By Piper Hutchinson
LSU Manship School News Service
BATON ROUGE–The Louisiana House Committee on Civil Law and Procedure advanced a bill Monday (May 16) that would prohibit discrimination based on certain hairstyles.
House Bill 41, sponsored by Rep. Candace Newell, D-New Orleans, would amend discrimination law to include “natural, protective, or cultural hairstyle.” That would include afros, dreadlocks, braids, and other styles with cultural significance or intended to protect hair texture.
Newell said protective styles are particularly important in Louisiana due to the humidity.
“Hair discrimination is rooted in the belief that straight hair is ultimately cleaner, neater or more professional, while it’s opposite for hair that is textured,” Newell said.
The bill passed 8-6, with two Republicans, Rep. Nicholas Muscarello Jr. of Hammond and Rep. Richard Nelson of Mandeville, voting with Democrats to approve it.
Newell said the bill would not protect just Black people from discrimination.
“In an area that I represent, I have several white gentlemen who have beautiful dreadlocks, and I believe that they should be protected just as an African American man or woman who has dreadlocks,” Newell said.

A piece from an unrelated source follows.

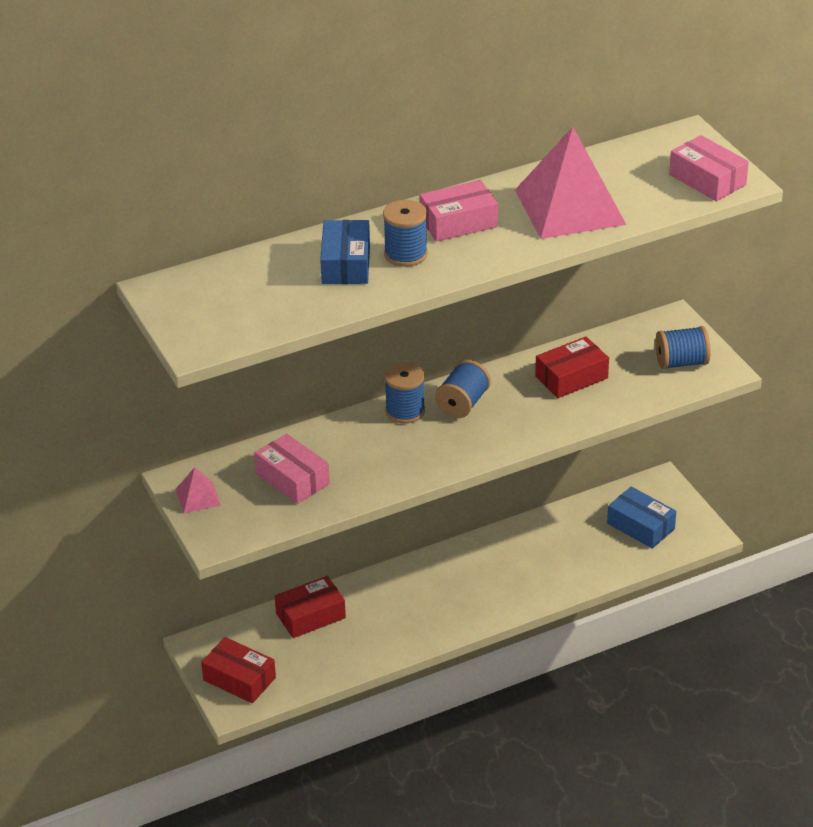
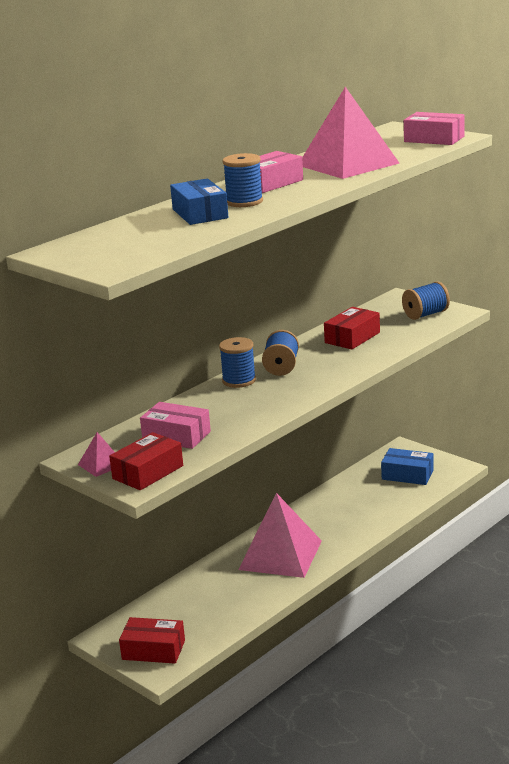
camera: 20 degrees left, 15 degrees down
(310, 616) = (188, 592): red box -> red box (148, 472)
(432, 597) = (280, 555): none -> pink pyramid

Newell pointed out that some people who undergo cancer treatment have their hair grow back with a different texture.
Rep. Larry Frieman, R-Abita Springs, took issue with language that said that the definition of protected styles includes “but is not limited to afros, dreadlocks, twists, locs, braids, cornrow braids, Bantu knots, curls, and hair styled to protect hair texture or for cultural significance.”
Frieman asked to know what other styles could be included.
Newell said that she would take that phrase out if it would persuade Frieman to vote for the bill.
“I’m more than willing to take that point out if that makes you comfortable,” Newell said. “I don’t know what other protective styles could come about. We are always developing.”
Frieman voted against the bill.
Rep. Sam Jenkins, D-Shreveport, spoke in favor of the bill.
“There’s no good or bad discrimination,” Jenkins said. “All of it is bad. And we need to make sure that we are covering every base that we can.”
Tyler Sanchez, an intern with Citizen She United, a policy group that advocates on issues affecting Black women, said that “the first thing on our mind when we wake up, is (whether) our is hair presentable, how are we going to be perceived in our places of work and in our educational institutions?”
She said that another problem is “really just the toll that takes on our mental health.”
The New Orleans City Council passed similar legislation at the end of 2020, and several cities and states across the country have also passed similar laws, generally known as CROWN (Creating a Respectful and Open World for Natural hair) Acts. While it had stalled since first being introduced in 2019, a federal CROWN Act was finally passed by the U.S. House of Representatives on March 18, 2022, and proceeded to the U.S. Senate, where it awaits action.
While this version of the CROWN Act has made it out of a Louisiana House committee, the question remains whether the bill will pass the full House and state Senate, especially considering that similar bills have not been successful in the state legislature. A bill sponsored by state Rep. Tammy Phelps (D-Shreveport) failed to make it out of the same committee less than a week before Rep. Newell’s bill. And while the Louisiana Senate passed a CROWN Act in May 2021, the measure failed to make it through the state House in June 2021.
The New Orleans Tribune contributed to this report.